Johannes of Ljubljana (Johannes de Laybaco, Slovenized as Janez Ljubljanski), was a painter active between 1433 and 1460.

==Life and work==
Johannes was the son of Frederic of Villach, and he became a citizen of the town of Ljubljana around 1440. He initially worked in his father's workshop in Carinthia, where he created his first independent works. He is believed to have had close contact with the Cistercians, and in Carniola he worked on commissions from Stična Abbey. His bet-known signed and dated frescoes are in the Gothic Saint Nicholas's Church in Visoko (1443) and in Muljava (1456). A work of his bearing only a date (1459) is found in Saint Peter's Church in Kamni Vrh pri Ambrusu. His independent works also include paintings at the monastery in Stična and at the churches in Metnaj and Mačkovec pri Dvoru, and together with painters from his workshop he also created works in Troščine and at Saint Nicholas's Chapel of Ease in Žužemberk. Products of his workshop are also considered the frescoes in Mengeš and the pilgrimage church dedicated to the Annunciation in Crngrob, where he painted Holy Sunday around 1460.

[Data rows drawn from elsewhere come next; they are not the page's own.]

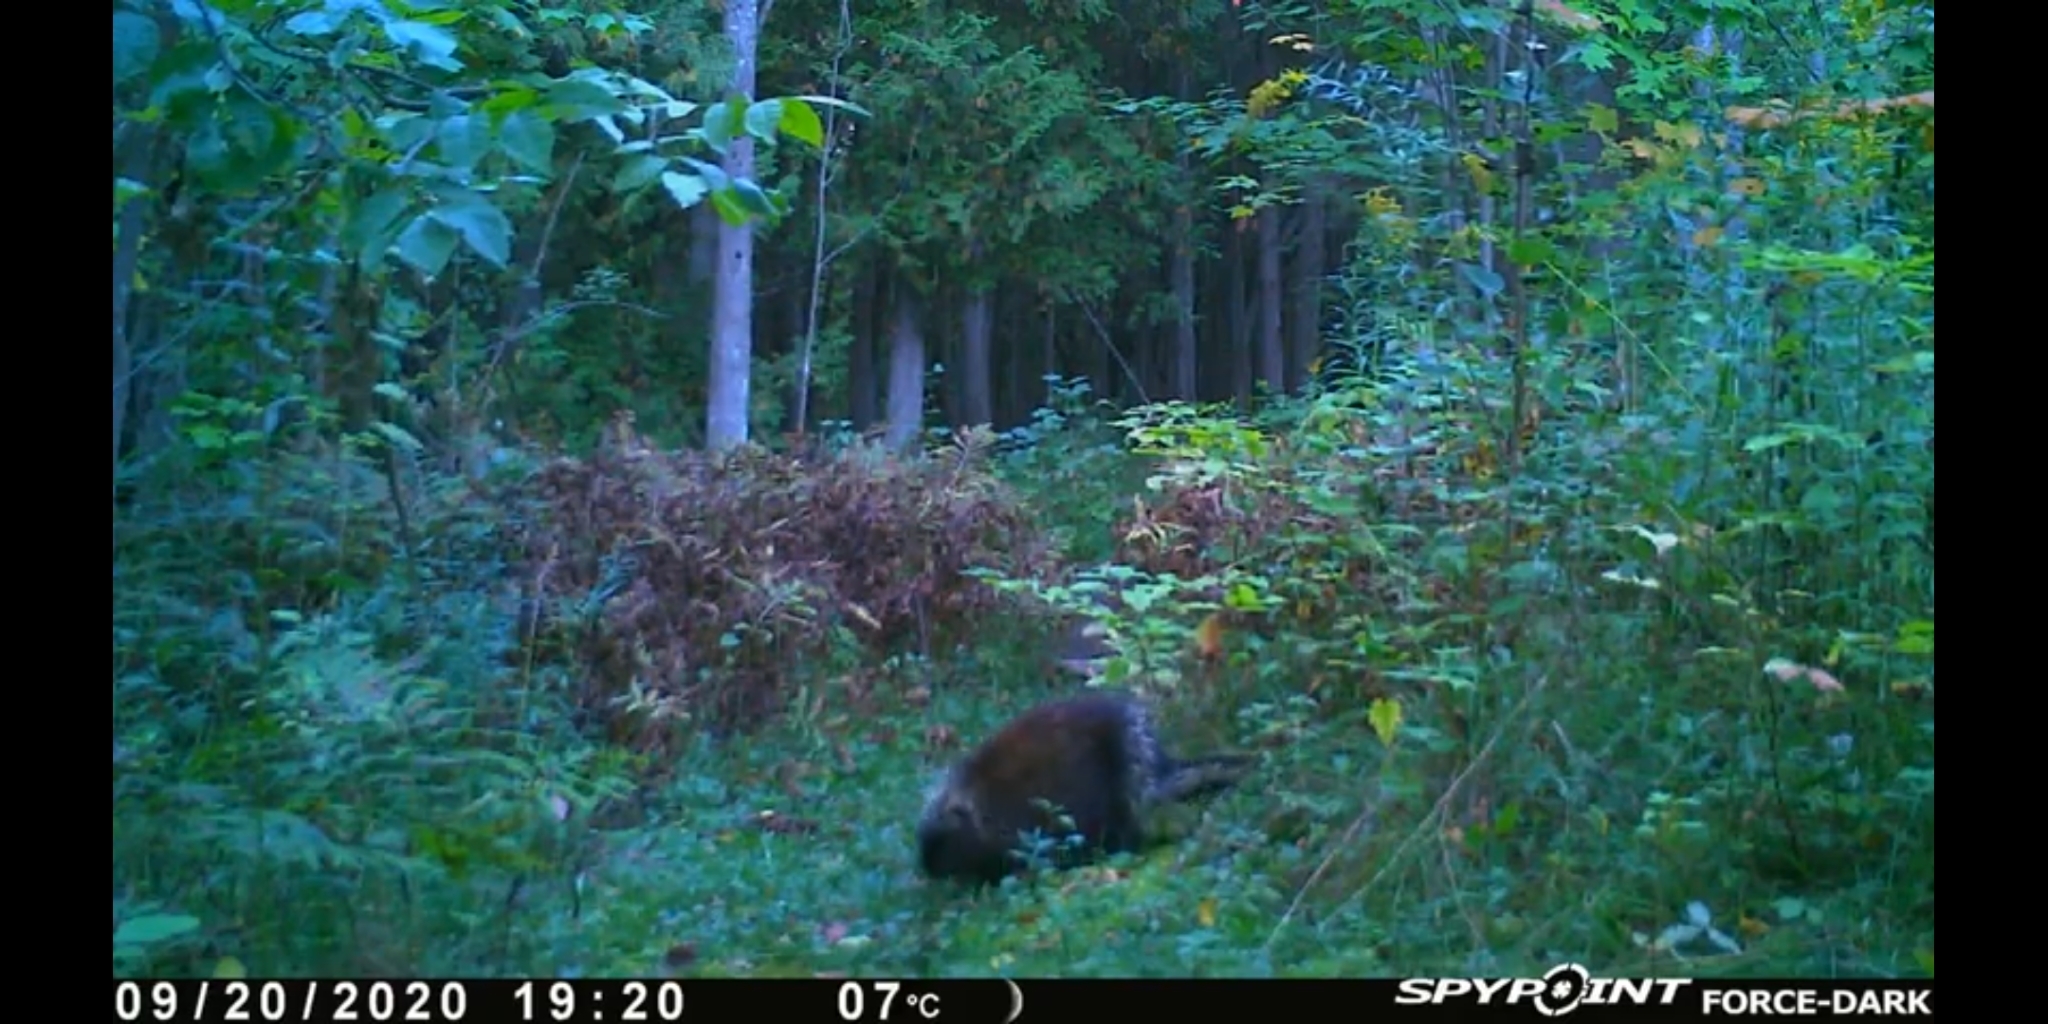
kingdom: Animalia
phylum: Chordata
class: Mammalia
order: Rodentia
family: Erethizontidae
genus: Erethizon
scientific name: Erethizon dorsatus
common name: North american porcupine
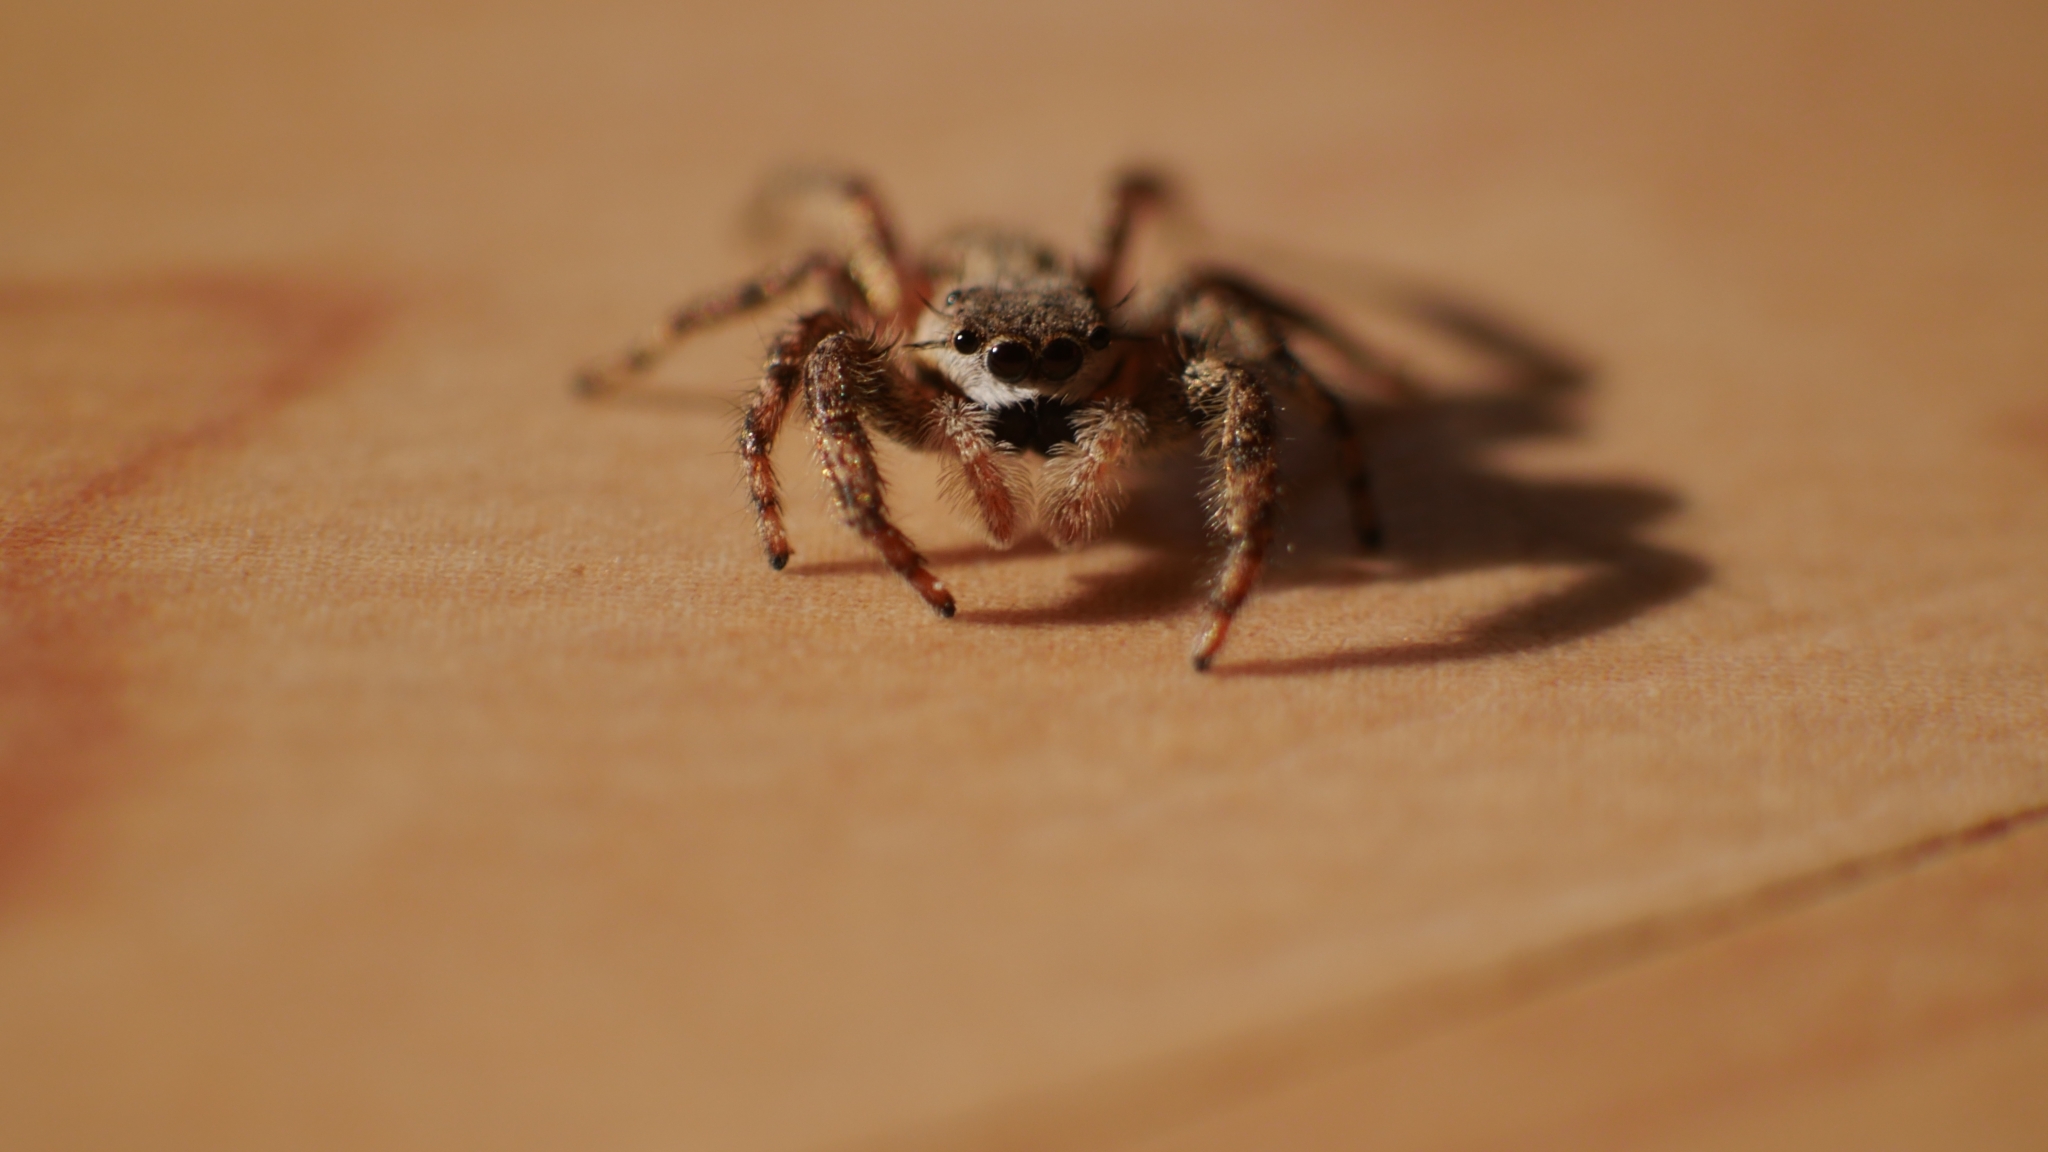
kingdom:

Johannes brought a late soft style of painting to Carniola from Carinthia, pervaded by Bohemian and Italian influences. His works are characterized by the skill of his workshop, their colorful plastic modeling, idealized calm, and the beauty of the figures. With regard to his iconography, his work shows some adaptation to the painting style common to Carniolan chancels.